We rolled out with the morning rush to work and school. We cruised out of town with the usual cadre of office gals on mopeds, mother and children on mopeds, school kids on mopeds, little old ladies with veggies on mopeds, monks hitching rides on mopeds and us on bicycles. You really don’t see a lot of bicycles until later in the day when the older people who tend to ride them come out and start making their rounds. We are always given our room and are told hello or saw wat dee by the passenger.
The road was flat for most of the day today. We have graduated from rice paddies to fields of corn, bananas, tobacco and sugar cane. The sugar cane is used to make Mekong whiskey, which is sold in bottles at a lot of road side stands.
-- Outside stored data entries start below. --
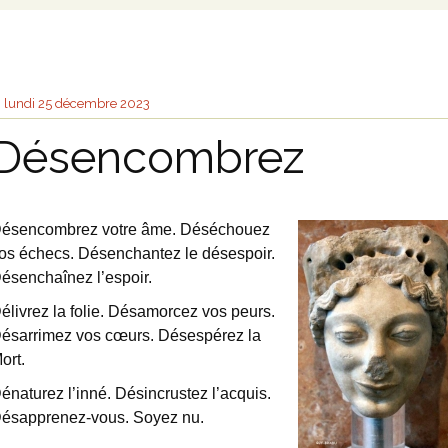
lundi 25
décembre 2023
Désencombrez
ésencombrez votre âme. Déséchouez
os échecs. Désenchantez le désespoir.
ésenchaînez l’espoir.
élivrez la folie. Désamorcez vos peurs.
ésarrimez vos cœurs. Désespérez la
ort.
énaturez l’inné. Désincrustez l’acquis.
ésapprenez-vous. Soyez nu.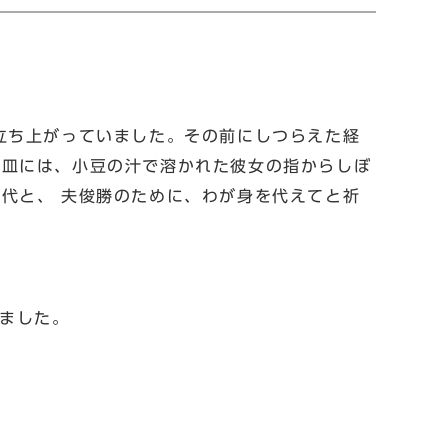
立ち上がっていました。その前にしつらえた経
小皿には、小豆の汁で溶かれた彼女の指からしぼ
代と、 夫俊勝のために、わが身を代えてと祈
いました。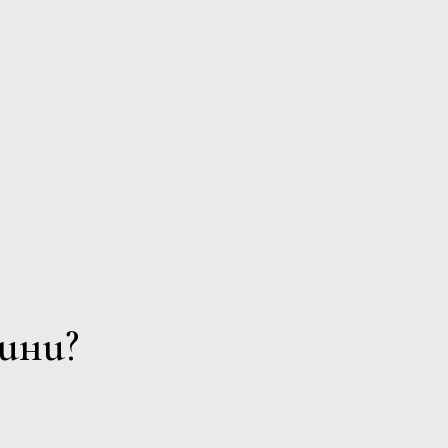
ENIRA CABERNET
SAUVIGNON
Bessa Valley
ДЕТАЙЛИ
ини?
I haven’t had the gumption to give that a go yet. The tobacco was still in the fields, but we did see a drying barn with the drying racks all filled up with product getting ready to go to market. I am not sure if it goes abroad or is used locally for cigarettes. The sugar cane harvest is underway and there were trucks packed to the rafters with the canes and we even passed a field that had been recently burned with laborers cutting down and bundling it all. Imagine working in long sleeves and pants, bent over, swinging a sickle, covered in soot and sweating in 95˚F heat…tough stuff if you ask me. They were nice enough to harass us a little and ask if we wanted to come work when we stopped for a picture.
We finally rolled into Si Satchanalai and were on the prowl for the only place in town to stay. Wang Yom Resort was described as ‘having rustic, worn bungalows just outside of the old city’. What the guide book didn’t mention is that Wang Yom Resort looked like the sugar cane field…BURNED. It took us a second to register it, but the little lady across the street selling wares told us she knew a place to stay nearby. I thought that we were in for a wild goose chase, but she took us to a little house down the street that is set up for homestays. We have a two room suite with bathroom, a/c and shower (hot water too…yeah) right down the street from some major ruins. Our host, Papong, was falling over herself getting the room ready for us when we said we would take it. This area was known for its pottery and it was once exported across Asia. Our outer room has a beautiful display of local pottery that has just blown me away. The plates and kettles are simple with intricate paint and glaze on them. They even have a little tea kettle with rooster tail and head on either side of it. I figure my mom would give her middle child for that one.
We will check out more ruins on our way out of town tomorrow before we start heading into the hills.